(Given text):
A Cepheid is a very luminous variable star. It is also a very massive star, 5-20 M☉, with a high luminosity and of a spectral type between F and K. It obeys a strict period-luminosity relationship, whereby it rules that the later the spectral class, the longer its period is. This can be explained by the following: if the mass becomes higher, the luminosity increases and the more extended envelopes it will have. These envelopes have, because they are more extended, a lower density. This causes the period, which is proportional to the inverse square root of the density in the layer, to be longer.
Cepheids are variable because they oscillate between two states. At first there is a compact stage where a large temperature and pressure are build up. This causes the star to expand, causing the pressure gradient to become weaker. In this second stage the gravity is not compensated by the pressure gradient, which causes the star to contract and compress into its compact state.
Because of their strict relation between period and luminosity, Cepheids can be used to determine cosmic distances. If the period is measured and intrinsic brightness is compared with its apparent brightness, the distance to the star can be calculated. The distance to other galaxies, where individual Cepheids can be found, can be determined using these stars.

(Stated exercise):
Reproduce word for word the part of the Cepheid passage from "A Cepheid is" to "to be longer.". The listing that comes next stands apart from the Cepheid passage.

(Entries):

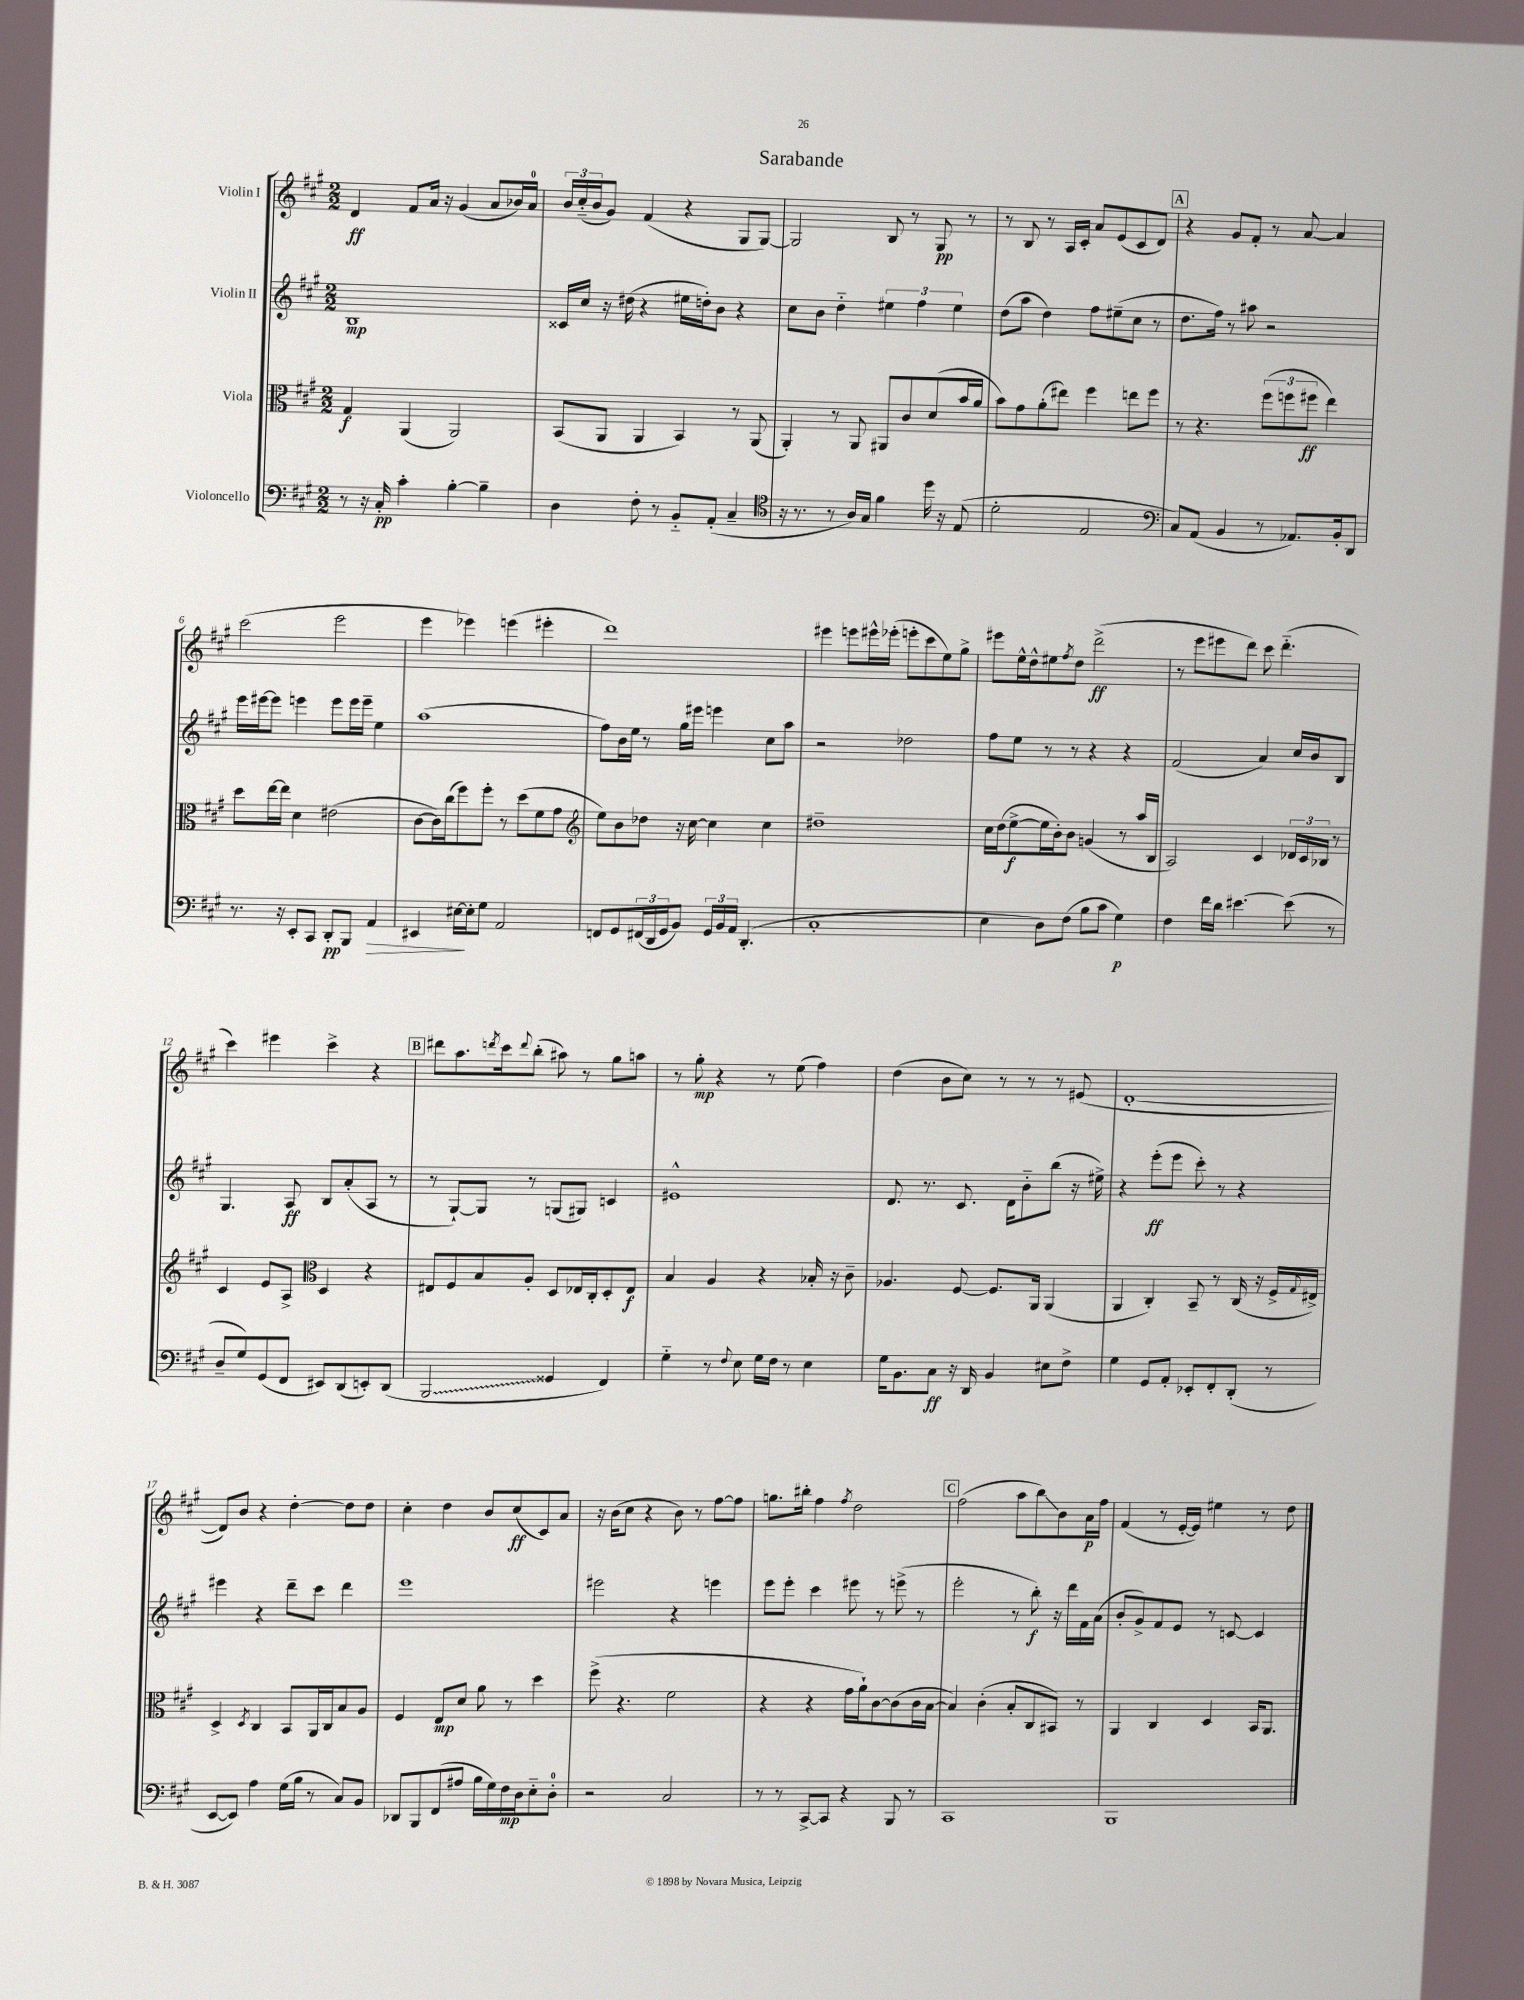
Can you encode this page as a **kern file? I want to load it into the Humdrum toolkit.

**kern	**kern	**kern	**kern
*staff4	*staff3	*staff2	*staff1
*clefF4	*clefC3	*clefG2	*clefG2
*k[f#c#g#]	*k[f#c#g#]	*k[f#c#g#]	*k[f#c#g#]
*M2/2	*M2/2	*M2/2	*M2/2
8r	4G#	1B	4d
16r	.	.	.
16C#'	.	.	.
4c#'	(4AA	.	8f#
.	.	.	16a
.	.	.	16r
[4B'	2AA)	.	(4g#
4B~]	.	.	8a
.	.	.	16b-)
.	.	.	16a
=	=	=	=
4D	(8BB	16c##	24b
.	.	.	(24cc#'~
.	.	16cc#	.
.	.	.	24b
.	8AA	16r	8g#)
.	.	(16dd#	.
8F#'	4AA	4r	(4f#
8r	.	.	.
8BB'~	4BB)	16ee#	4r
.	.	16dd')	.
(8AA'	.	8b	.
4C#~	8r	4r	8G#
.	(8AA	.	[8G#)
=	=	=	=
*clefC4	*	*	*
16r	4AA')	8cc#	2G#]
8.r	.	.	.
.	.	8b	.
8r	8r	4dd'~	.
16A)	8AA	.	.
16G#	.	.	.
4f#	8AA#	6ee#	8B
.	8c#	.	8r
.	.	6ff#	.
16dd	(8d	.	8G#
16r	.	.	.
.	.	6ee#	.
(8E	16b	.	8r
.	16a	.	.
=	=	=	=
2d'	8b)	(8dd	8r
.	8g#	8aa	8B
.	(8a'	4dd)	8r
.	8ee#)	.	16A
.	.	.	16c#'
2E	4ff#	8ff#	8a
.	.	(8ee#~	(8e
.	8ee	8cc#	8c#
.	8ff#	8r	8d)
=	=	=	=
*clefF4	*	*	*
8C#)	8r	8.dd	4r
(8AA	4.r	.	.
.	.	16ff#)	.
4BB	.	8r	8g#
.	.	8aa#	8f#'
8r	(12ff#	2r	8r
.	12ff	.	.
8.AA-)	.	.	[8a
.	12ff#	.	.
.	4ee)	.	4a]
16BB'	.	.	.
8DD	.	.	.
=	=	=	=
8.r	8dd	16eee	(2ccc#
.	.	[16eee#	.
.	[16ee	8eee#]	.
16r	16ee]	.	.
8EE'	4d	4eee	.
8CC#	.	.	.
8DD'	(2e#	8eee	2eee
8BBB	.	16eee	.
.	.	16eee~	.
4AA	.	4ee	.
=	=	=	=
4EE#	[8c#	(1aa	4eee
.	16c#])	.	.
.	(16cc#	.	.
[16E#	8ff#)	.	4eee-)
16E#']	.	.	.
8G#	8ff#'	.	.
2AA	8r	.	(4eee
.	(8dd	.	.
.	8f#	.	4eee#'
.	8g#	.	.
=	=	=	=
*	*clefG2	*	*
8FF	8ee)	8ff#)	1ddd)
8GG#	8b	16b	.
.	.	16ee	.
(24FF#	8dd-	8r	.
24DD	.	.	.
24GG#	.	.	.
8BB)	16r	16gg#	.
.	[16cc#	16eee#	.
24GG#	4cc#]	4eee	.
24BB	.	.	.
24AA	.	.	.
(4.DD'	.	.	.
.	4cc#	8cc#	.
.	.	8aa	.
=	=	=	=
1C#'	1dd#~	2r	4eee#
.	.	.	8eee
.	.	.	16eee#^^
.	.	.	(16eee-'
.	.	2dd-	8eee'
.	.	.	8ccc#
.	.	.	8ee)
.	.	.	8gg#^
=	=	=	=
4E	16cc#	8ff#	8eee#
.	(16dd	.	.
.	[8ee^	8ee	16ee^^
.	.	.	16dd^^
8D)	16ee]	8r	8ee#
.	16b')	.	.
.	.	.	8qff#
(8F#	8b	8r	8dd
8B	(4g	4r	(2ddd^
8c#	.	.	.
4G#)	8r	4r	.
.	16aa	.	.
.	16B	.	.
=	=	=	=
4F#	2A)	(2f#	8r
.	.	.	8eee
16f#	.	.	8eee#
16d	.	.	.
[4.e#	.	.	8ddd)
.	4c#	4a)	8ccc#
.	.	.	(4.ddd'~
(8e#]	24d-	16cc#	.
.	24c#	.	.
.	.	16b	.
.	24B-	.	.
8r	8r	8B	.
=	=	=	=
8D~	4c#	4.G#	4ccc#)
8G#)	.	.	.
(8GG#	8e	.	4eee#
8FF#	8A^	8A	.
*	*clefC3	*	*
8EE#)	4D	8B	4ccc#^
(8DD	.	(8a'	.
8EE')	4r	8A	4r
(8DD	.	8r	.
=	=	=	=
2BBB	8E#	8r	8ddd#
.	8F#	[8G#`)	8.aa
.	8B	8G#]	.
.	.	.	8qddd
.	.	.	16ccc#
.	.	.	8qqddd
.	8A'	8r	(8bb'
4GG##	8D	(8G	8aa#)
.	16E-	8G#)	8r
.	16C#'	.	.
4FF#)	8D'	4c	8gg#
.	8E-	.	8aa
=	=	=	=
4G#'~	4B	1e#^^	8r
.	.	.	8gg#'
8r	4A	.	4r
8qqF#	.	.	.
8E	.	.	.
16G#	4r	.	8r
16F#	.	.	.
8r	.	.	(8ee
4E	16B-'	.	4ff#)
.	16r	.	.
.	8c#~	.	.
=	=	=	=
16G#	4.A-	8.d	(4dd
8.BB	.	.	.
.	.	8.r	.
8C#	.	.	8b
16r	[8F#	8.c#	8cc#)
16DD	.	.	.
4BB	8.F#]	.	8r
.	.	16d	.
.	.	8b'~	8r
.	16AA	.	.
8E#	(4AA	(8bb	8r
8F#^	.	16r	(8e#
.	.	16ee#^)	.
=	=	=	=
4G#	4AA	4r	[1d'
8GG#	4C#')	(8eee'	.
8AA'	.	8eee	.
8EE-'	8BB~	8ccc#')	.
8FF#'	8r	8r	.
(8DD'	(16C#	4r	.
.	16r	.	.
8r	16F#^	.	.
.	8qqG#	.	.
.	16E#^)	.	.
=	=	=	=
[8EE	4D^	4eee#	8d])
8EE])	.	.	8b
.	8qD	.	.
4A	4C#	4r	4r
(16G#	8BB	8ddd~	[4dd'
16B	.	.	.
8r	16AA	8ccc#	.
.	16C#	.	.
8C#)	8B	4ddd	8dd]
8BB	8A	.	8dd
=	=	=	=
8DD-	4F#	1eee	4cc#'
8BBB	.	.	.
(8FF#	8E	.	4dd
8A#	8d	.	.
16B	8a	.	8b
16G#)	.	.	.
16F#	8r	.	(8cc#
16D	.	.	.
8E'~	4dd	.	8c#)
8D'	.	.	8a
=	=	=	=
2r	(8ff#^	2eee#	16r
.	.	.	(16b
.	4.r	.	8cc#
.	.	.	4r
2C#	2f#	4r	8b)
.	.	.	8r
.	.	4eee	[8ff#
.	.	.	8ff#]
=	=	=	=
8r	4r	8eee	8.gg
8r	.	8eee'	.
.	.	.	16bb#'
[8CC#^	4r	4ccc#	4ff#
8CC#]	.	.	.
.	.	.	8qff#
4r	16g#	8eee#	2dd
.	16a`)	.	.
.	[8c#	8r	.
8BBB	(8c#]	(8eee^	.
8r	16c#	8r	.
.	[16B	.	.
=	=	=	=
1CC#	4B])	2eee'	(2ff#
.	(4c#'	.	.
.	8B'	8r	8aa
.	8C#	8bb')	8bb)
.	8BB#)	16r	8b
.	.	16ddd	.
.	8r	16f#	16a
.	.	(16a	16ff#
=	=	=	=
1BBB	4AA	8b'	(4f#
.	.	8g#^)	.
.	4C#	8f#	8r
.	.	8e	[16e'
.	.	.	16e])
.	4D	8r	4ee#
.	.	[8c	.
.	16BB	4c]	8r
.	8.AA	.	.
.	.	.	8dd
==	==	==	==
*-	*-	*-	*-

(Task output):
A Cepheid is a very luminous variable star. It is also a very massive star, 5-20 M☉, with a high luminosity and of a spectral type between F and K. It obeys a strict period-luminosity relationship, whereby it rules that the later the spectral class, the longer its period is. This can be explained by the following: if the mass becomes higher, the luminosity increases and the more extended envelopes it will have. These envelopes have, because they are more extended, a lower density. This causes the period, which is proportional to the inverse square root of the density in the layer, to be longer.